Ser Putin


Penulis : Ardiansyah Fauzi

Seperti janji Ser Putin, hari ini Kota Kiev mungkin jatuh, mungkin juga masih panjang nan terjal penalukkannya

Tadi malam seorang Junior mengirim sebuah artikel The Guardian yang ditulis oleh lelaki hebat Yuval Harari, judulnya cukup provokatif “Why Vladimir Putin has already  lost this War” berkali-kali dalam tulisannya Harari memanggil Putin sebagai lalim Rusia, dalam prespektif Harari, Putin berambisi membangun kembali impian kekaisaran Rusia. Putin bisa saja memenangkan setiap pertempuran, tapi ia tak akan memenangkan perang ini, karena syarat menang perang adalah menguasai sepenuhnya sebuah bangsa. Bagi Harari, nafsu Putin itu telah mencederai kemanusiaan, meninggalkan kebencian dan dendam pada rakyat Ukraina terhadap Rusia, karena itu Putin menghindari korban sipil. Meskipun sedari awal Putin telah tegaskan bahwa ini bukan sebuah perang dengan maksud penjajahan.
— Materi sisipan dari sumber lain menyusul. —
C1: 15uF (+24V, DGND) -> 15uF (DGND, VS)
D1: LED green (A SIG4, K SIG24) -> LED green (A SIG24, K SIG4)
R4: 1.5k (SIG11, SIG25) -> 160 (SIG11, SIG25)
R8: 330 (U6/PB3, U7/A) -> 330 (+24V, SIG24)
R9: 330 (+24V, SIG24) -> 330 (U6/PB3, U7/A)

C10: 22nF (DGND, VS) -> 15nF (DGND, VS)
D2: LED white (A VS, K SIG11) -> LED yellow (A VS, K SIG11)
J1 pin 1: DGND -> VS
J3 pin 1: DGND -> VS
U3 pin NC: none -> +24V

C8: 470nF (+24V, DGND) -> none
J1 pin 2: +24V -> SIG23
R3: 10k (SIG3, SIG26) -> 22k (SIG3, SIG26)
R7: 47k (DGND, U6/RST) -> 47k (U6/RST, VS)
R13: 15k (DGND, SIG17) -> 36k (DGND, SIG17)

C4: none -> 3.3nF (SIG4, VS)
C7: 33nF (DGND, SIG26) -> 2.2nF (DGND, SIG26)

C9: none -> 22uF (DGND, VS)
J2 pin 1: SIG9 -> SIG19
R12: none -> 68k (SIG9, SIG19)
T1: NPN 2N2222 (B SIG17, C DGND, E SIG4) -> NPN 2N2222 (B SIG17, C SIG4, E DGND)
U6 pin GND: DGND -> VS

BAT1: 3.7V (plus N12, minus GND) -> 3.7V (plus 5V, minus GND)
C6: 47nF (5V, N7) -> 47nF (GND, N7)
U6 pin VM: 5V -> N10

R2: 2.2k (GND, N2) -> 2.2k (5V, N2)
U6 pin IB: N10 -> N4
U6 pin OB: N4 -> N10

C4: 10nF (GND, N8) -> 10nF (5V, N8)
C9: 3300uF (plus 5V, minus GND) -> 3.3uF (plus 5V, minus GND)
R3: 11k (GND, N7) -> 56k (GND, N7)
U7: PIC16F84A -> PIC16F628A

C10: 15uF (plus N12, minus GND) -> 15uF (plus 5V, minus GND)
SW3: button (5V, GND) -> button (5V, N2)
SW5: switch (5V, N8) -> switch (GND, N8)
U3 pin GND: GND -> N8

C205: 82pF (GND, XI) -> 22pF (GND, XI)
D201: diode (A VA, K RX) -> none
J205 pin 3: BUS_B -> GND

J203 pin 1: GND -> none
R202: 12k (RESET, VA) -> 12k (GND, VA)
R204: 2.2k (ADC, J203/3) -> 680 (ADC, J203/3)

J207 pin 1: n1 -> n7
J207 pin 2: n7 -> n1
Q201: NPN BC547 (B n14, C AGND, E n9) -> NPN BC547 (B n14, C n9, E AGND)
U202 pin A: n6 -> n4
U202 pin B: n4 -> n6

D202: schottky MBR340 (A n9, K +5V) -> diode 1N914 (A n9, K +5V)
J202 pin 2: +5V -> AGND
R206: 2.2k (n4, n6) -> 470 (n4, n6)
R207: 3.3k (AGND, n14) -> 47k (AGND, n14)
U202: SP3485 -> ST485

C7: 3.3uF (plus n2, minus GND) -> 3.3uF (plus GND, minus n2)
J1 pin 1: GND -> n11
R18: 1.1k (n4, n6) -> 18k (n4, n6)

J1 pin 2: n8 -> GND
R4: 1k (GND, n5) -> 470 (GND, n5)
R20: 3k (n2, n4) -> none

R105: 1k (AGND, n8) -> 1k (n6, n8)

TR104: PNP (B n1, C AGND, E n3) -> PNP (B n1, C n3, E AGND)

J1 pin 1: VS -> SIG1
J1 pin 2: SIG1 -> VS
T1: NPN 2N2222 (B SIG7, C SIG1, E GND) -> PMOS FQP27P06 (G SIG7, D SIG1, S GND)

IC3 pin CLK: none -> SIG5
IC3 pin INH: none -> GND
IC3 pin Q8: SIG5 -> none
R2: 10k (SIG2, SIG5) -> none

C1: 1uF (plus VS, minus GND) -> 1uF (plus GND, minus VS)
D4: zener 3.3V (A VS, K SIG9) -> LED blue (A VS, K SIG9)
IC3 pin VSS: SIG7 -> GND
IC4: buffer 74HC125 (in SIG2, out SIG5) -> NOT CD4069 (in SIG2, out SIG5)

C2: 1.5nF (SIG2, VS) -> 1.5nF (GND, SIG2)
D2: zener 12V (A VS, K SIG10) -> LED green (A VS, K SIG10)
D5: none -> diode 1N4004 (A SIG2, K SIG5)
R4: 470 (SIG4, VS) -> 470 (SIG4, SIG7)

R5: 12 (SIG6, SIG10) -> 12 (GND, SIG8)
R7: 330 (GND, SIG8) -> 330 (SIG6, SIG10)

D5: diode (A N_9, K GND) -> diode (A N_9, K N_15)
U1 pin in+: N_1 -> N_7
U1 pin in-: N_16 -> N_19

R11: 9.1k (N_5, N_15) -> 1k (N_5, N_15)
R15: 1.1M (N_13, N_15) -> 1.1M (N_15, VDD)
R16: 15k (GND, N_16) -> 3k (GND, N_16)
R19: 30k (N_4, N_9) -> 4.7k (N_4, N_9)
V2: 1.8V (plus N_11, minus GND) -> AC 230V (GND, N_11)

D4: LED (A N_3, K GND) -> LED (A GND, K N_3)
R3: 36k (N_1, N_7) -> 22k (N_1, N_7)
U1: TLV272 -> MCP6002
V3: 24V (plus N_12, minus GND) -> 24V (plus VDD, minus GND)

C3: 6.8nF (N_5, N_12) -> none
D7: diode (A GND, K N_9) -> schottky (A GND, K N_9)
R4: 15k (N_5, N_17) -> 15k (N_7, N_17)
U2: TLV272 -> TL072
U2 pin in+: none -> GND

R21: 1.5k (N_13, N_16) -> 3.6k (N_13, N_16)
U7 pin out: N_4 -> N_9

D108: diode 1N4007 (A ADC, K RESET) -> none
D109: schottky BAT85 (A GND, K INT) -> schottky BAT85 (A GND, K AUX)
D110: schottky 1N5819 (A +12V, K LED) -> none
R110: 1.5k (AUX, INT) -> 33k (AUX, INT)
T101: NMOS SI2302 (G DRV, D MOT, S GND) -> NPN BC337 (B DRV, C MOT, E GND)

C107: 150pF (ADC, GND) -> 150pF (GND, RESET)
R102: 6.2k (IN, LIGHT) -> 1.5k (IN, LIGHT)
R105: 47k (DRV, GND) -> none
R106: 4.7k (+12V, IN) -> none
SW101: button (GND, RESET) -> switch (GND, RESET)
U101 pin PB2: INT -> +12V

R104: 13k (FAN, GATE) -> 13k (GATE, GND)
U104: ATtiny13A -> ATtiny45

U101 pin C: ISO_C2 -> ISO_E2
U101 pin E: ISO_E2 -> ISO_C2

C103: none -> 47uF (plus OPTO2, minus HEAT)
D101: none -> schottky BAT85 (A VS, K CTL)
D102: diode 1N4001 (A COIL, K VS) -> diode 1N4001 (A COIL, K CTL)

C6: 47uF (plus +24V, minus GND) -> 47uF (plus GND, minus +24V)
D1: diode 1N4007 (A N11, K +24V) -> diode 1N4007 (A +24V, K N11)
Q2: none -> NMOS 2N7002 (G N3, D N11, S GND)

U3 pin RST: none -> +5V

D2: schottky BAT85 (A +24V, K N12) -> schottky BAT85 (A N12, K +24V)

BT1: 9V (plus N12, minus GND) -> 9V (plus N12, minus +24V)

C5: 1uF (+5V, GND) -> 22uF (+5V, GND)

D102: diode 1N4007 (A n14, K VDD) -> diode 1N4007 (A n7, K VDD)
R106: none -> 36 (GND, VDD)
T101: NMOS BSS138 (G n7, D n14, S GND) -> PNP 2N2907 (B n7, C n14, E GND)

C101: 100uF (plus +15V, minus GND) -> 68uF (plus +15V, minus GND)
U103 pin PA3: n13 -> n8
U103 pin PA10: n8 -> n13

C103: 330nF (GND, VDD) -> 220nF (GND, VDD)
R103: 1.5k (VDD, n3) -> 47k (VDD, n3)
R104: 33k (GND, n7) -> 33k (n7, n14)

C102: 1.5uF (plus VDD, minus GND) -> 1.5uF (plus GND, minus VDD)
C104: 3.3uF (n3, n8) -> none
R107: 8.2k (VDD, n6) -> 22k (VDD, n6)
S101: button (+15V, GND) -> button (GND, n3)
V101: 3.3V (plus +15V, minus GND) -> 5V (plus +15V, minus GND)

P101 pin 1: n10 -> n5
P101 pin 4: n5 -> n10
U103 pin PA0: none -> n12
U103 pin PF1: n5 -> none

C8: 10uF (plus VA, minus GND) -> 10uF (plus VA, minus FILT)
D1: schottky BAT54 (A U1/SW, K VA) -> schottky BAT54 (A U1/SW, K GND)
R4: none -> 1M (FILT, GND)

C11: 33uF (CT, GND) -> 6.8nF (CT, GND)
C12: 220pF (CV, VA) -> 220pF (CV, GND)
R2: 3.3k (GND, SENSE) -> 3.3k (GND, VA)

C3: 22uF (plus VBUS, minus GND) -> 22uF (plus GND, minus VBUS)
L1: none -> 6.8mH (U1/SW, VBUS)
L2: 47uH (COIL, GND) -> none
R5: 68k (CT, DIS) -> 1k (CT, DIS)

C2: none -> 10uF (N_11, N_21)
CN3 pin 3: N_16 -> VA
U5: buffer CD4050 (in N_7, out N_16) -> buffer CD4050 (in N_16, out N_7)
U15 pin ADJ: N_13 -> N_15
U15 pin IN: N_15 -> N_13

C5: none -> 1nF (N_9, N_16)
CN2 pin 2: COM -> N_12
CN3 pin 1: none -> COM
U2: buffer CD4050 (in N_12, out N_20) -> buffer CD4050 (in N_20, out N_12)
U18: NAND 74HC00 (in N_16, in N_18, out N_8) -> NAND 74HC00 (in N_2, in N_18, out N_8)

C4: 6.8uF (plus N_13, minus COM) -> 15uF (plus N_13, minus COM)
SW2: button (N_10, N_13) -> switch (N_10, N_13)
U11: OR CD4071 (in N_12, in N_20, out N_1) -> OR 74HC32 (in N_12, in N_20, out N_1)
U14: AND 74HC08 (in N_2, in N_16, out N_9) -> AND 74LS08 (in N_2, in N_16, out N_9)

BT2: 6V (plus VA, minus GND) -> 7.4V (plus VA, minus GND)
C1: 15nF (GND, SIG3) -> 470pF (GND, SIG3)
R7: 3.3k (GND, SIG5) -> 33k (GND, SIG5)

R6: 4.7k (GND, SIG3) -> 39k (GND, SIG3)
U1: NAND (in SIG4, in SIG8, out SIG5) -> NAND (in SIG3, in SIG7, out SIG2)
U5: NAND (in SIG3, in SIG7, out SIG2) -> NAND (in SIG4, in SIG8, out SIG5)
Harari cukup emosional menguraikannya.
Harari merupakan penulis yang sangat Saya kagumi, hampir seluruh bukunya jadi koleksi pribadi, dan wajib ada. Harari memang bagus menulis sejarah peradaban manusia dan sains, tapi tidak dalam perang Rusia vs Ukraina ini, kemarahan Harari meninggalkan bolong terlalu banyak untuk dibantah. Sebagai penulis keturunan Yahudi, Harari sepertinya lupa dengan okupasi Israel pada Palestina selama ini. Harari abai pada kejahatan perang beberapa dekade terakhir, baik hancurnya Irak, Afganistan Libya hingga Suriah karena invasi. Bahkan dunia sepertinya tak peduli pada derita perang yang dialami negara-negara tersebut. Standar ganda, HAM sepertinya memiliki warna kulit jadi terlihat jelas mana yang mesti dibela mana yang hanya perlu didiamkan saja. Harari mungkin pikir segala derita perang itu akan menguap begitu saja, hilang tak membekas di kepala, tak abadi sebagai sejarah ummat manusia, sehingga saat Rusia menghantam Ukraina yang sebelumnya sudah diperingatkan, Harari bicara soal kejahatan perang dan kemanusiaan, rasanya
hambar.

BACA JUGA   Baru 76 Tahun, Sebuah Refleksi Kemerdekaan

Sejak Viktor Yanukovych dilengserkan pada 2014 lewat protes besar berbulan-bulan, Putin sepertinya kehilangan seorang kawang setia. Rusia kehilangan kendali dan langsung membalas perlakuan itu dengan menguasai Krimea bagian selatan Ukraina. Gesekan kian kuat ketika presiden baru Ukraina Volodymr Zelensky hendak bergabung dengan NATO, sebuah langkah berani, mengabaikan Pakta Warsawa dan semacam usaha melupakan masa lalu Ukraina sebagai negara pernah menjadi bagian dari Uni Soviet. Jelas keputusan itu membuat Ser Putin marah, sederhananya merasa terancam, bagaimana tidak, keputusan bergabung dengan NATO sama hal nya Ukraina membiarkan moncong senjata dan rudal musuh berada tepat di depan pintu rumah Putin.

Setelah Ukraina dibawah pimpinan seorang mantan Komedian. Pemberontakan terjadi dimana-mana, banyak etnis Rusia yang menjadi sasaran kebencian rasial dan pembunuhan. Etnonasionalisme dan Islamphobia merupaka penyakit akut Ukraina dan negara-negara eropa timur dan barat lainnya yang memang susah diobati. Berbeda dengan Rusia, merupakan salah satu negara yang paling bersih dari perilaku Rasisme white supremacist dan Islamphobia. Moskow (ibukota Rusia) merupakan kota dengan jumlah penduduk muslim terbanyak di Eropa.